■ Work task 1
Revise the delimiter discussion from "How about trying" to "dime, nickel, penny')", putting "dollar" in place of "dime".
■ Work task 2
Summarize the delimiter discussion in two sentences.

■ Reading passage
:::::
How do you dynamically identify unknown delimiters in a data file?

30,837

Solution 1

If you're using python, I'd suggest just calling re.split on the line with all valid expected separators:

>>> l = "big long list of space separated words"
>>> re.split(r'[ ,|;"]+', l)
['big', 'long', 'list', 'of', 'space', 'separated', 'words']

The only issue would be if one of the files used a separator as part of the data.

If you must identify the separator, your best bet is to count everything excluding spaces. If there are almost no occurrences, then it's probably space, otherwise, it's the max of the mapped characters.

Unfortunately, there's really no way to be sure. You may have space separated data filled with commas, or you may have | separated data filled with semicolons. It may not always work.

Solution 2

How about trying Python CSV's standard: http://docs.python.org/library/csv.html#csv.Sniffer

import csv

sniffer = csv.Sniffer()
dialect = sniffer.sniff('quarter, dime, nickel, penny')
:::::
■ Record set
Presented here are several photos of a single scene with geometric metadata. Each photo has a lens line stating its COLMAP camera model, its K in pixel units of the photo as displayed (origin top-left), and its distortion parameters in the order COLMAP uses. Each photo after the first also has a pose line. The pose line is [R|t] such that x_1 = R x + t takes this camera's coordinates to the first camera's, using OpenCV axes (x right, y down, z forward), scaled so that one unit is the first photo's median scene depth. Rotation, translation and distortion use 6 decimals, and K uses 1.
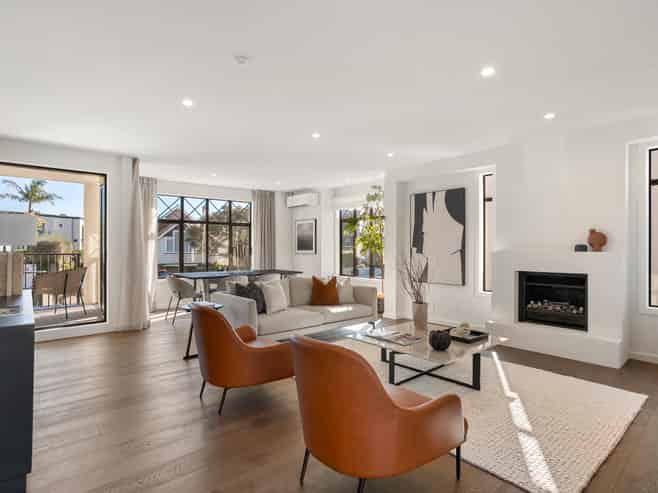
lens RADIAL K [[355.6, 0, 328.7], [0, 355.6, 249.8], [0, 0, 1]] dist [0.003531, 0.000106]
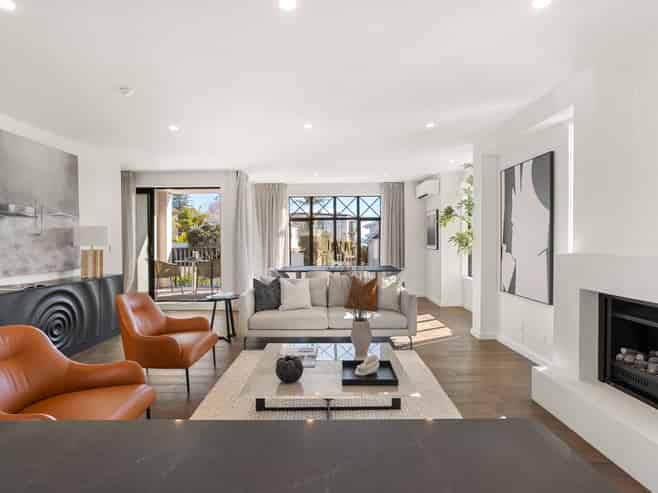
:::::
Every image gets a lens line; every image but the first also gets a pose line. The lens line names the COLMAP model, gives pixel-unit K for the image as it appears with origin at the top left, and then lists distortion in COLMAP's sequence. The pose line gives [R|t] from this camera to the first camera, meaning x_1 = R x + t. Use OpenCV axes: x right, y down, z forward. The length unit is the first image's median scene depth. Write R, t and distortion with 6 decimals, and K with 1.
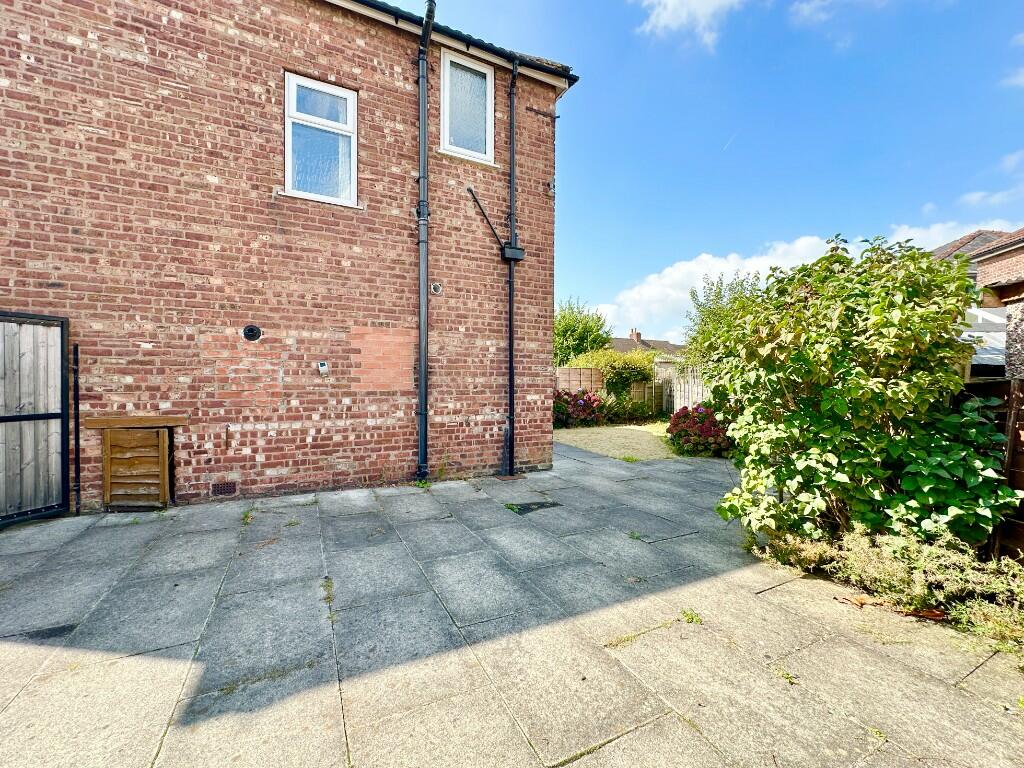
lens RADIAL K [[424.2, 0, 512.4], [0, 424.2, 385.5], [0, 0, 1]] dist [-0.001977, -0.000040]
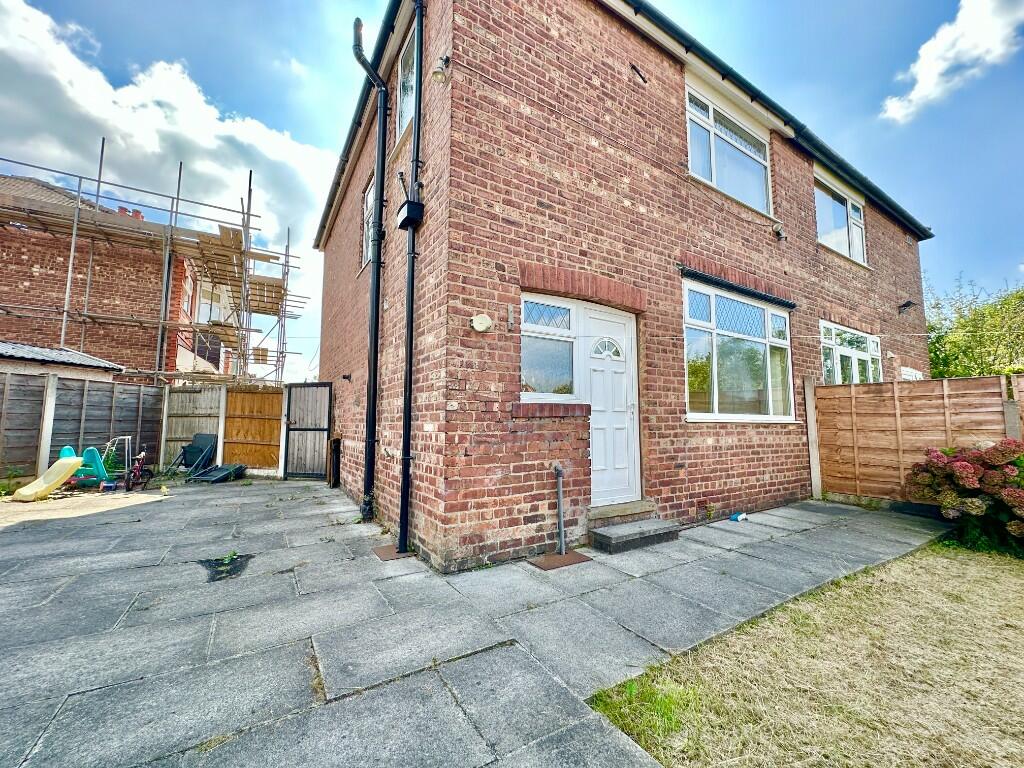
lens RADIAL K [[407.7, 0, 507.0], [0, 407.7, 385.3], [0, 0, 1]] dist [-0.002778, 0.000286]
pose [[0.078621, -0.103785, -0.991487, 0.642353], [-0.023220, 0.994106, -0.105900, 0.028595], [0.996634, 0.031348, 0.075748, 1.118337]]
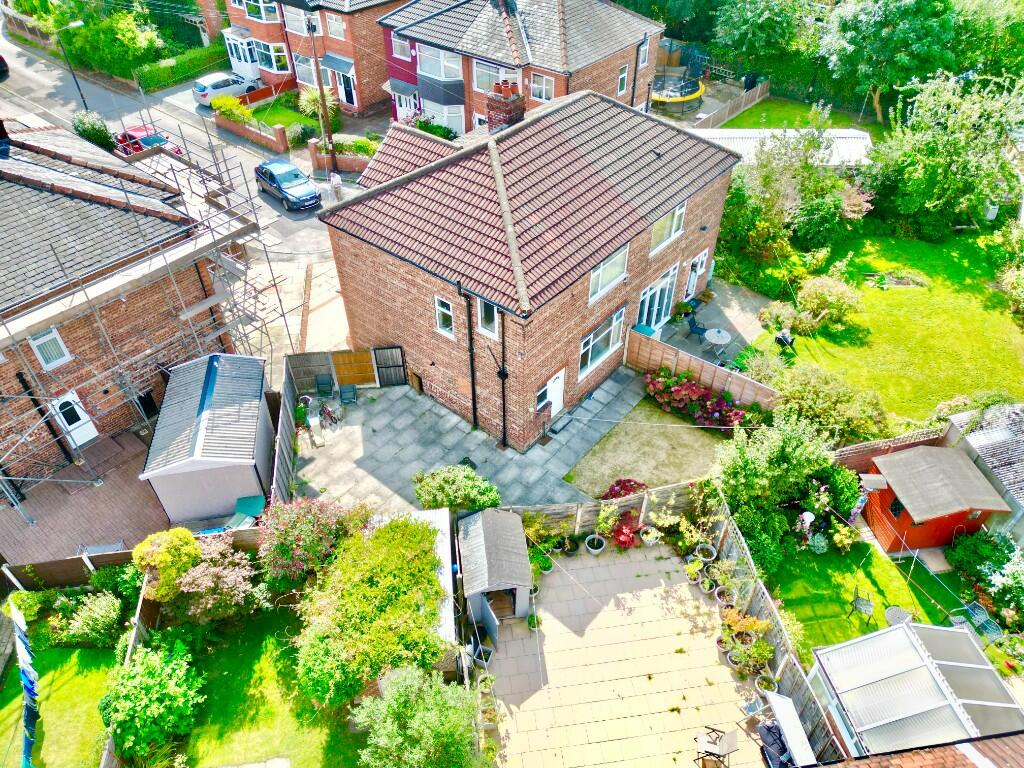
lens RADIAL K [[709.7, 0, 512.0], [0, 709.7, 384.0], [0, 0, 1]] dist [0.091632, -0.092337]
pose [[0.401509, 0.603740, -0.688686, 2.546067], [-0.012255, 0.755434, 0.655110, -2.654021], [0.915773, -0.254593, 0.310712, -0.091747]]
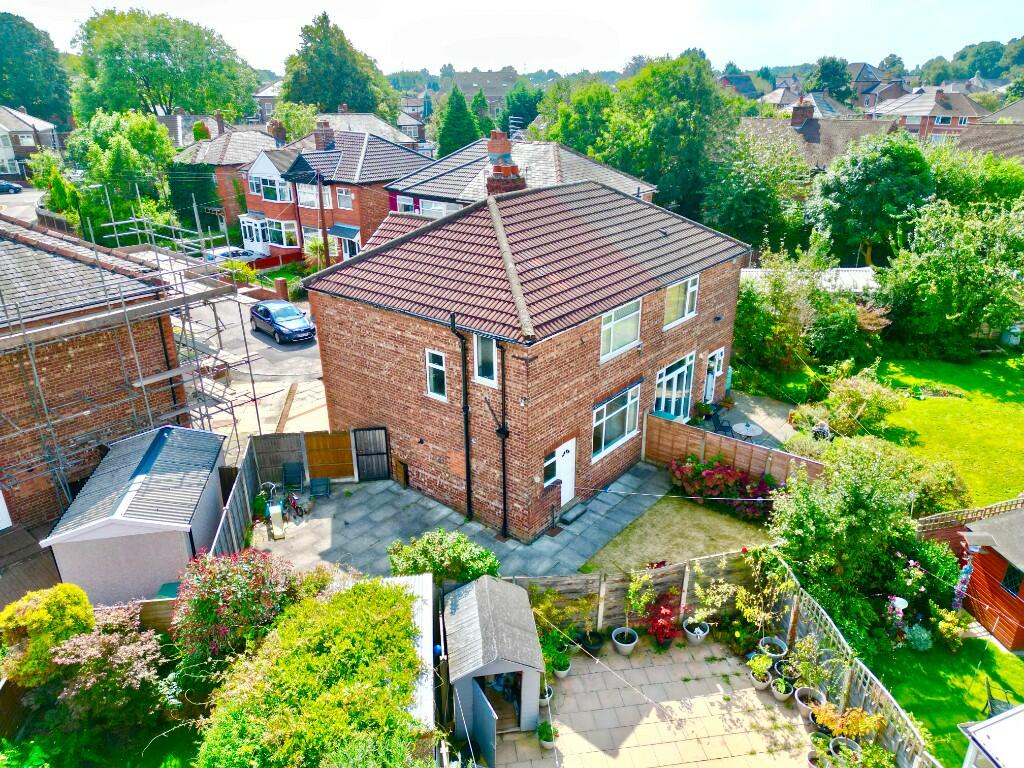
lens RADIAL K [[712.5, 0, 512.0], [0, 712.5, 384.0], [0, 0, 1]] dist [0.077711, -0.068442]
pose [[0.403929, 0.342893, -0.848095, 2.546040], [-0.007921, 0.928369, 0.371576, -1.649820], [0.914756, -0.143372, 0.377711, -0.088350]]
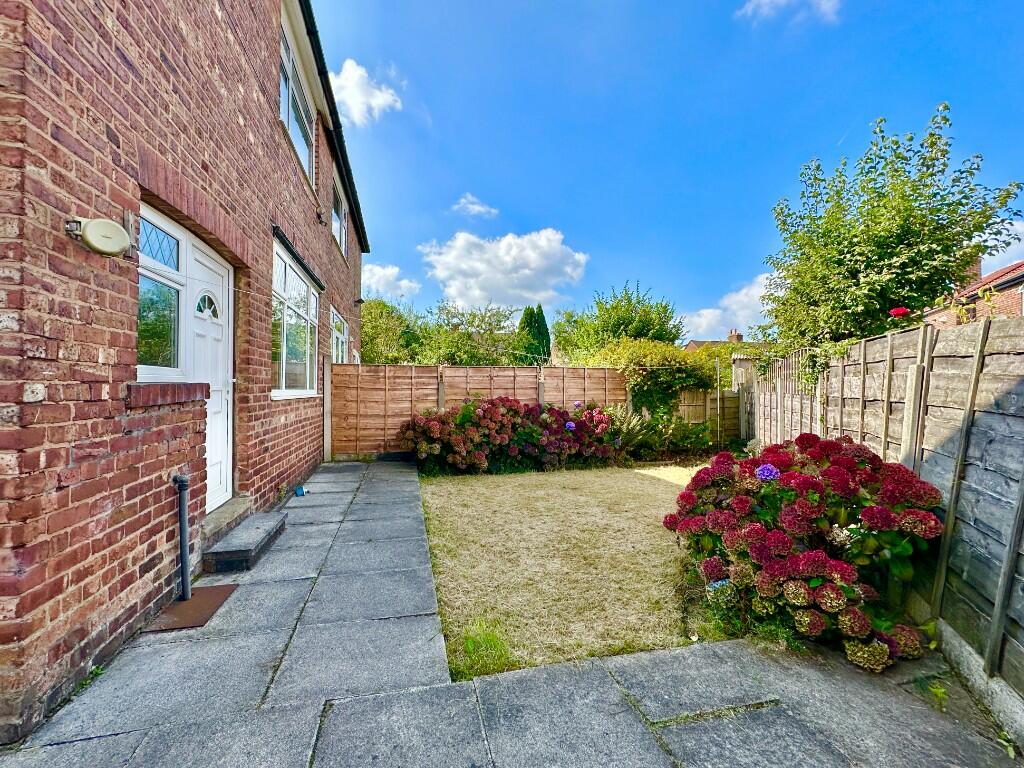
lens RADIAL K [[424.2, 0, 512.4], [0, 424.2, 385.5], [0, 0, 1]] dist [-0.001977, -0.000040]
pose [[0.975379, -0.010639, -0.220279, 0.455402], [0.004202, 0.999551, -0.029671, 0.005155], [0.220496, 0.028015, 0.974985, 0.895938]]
:::::
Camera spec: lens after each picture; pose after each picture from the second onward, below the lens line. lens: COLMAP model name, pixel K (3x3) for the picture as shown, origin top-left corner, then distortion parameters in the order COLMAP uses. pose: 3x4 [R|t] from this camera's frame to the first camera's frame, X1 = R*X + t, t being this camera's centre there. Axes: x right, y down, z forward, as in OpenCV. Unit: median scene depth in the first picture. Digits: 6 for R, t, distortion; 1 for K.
:::::
■ Task output 1
How about trying Python CSV's standard: http://docs.python.org/library/csv.html#csv.Sniffer

import csv

sniffer = csv.Sniffer()
dialect = sniffer.sniff('quarter, dollar, nickel, penny')

■ Task output 2
One solution proposes splitting each line with Python's re.split on all expected separators, or counting characters other than spaces to identify the separator, while cautioning that there is no way to be sure because the data may contain separator characters. Another solution suggests using the Sniffer from Python's standard csv module.